Supreme Court of Alabama, 1871

Lehman Bros. v. Skelton

Lehman Bros. v. Skelton
Supreme Court of Alabama · Decided June 15, 1871 · Saffqld
46 Ala. 310

Lehman Bros. v. Skelton

Opinion of the Court

B.- F. SAFFQLD, J.

Is the purchaser of cotton stored in a warehouse by the vendor, which he suffers to remain there after his purchase, personally liable for the storage due thereon, there being no express promise on his part to pay, and the warehouseman not even knowing that he was the owner until he demanded the cotton ?

There is undoubtedly an implied promise on the part of the owner of property, which is on storage with his knowledge and consent, to pay a reasonable storage.
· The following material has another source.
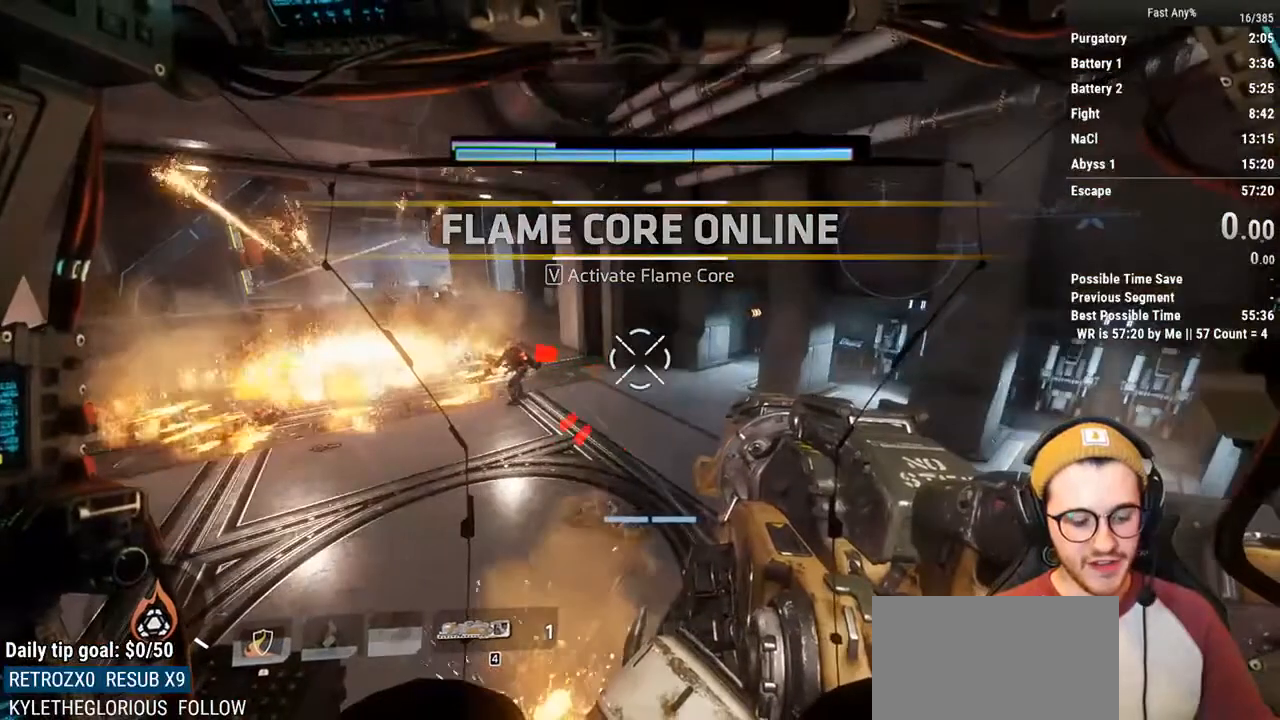
{"keys": [], "mouse": [], "events": []}
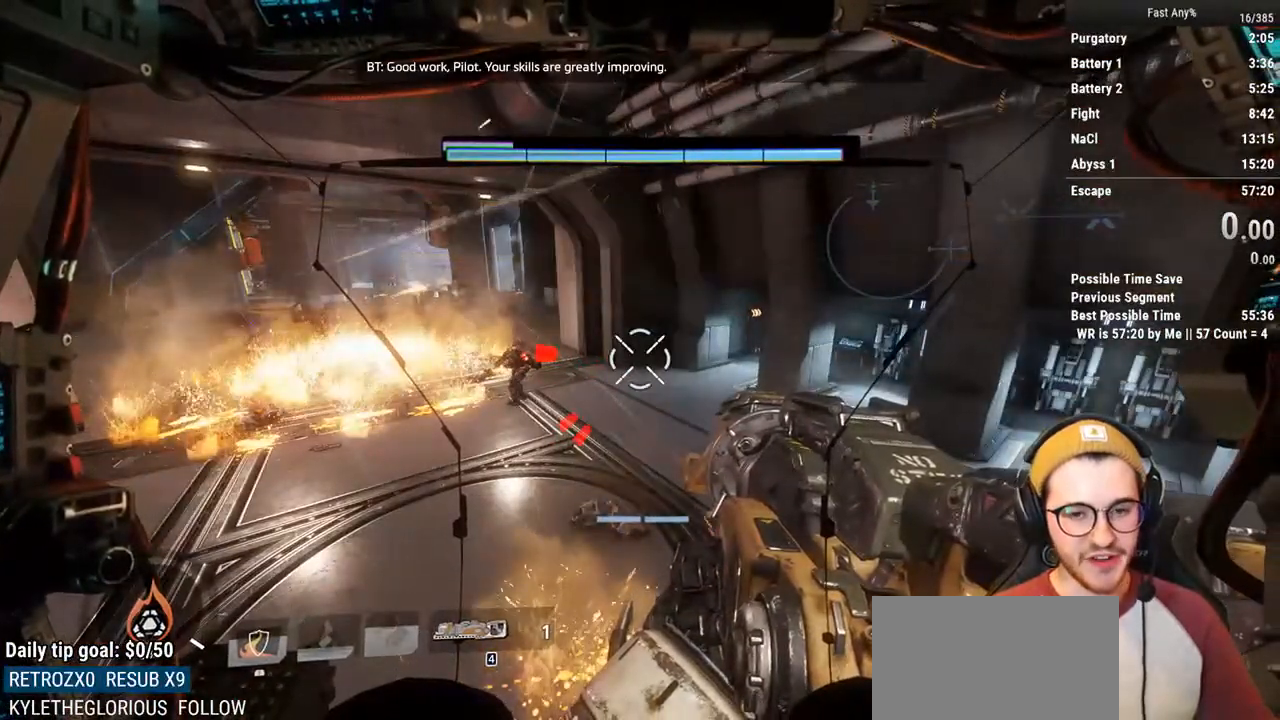
{"keys": [], "mouse": [], "events": []}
He knows that the service is not gratuitous, and he expects to enforce against the warehouseman any liability he may incur for damages. He accepts the service when rendered, and retains the benefit. — 1 Parsons on Contracts, 405.

The defendants are not liable for the storage accrued prior to their purchase, unless there was an agreement to that effect. There is no virtue in a mere sale of property, though there be a lien upon it, capable of transferring the personal indebtedness of the vendor to the purchaser.

There is nothing in the transcript tending to show whether the recovery was for a longer time than the ownership of the defendants.

The judgment is affirmed.

Case-law data current through December 31, 2025. Source: CourtListener bulk data.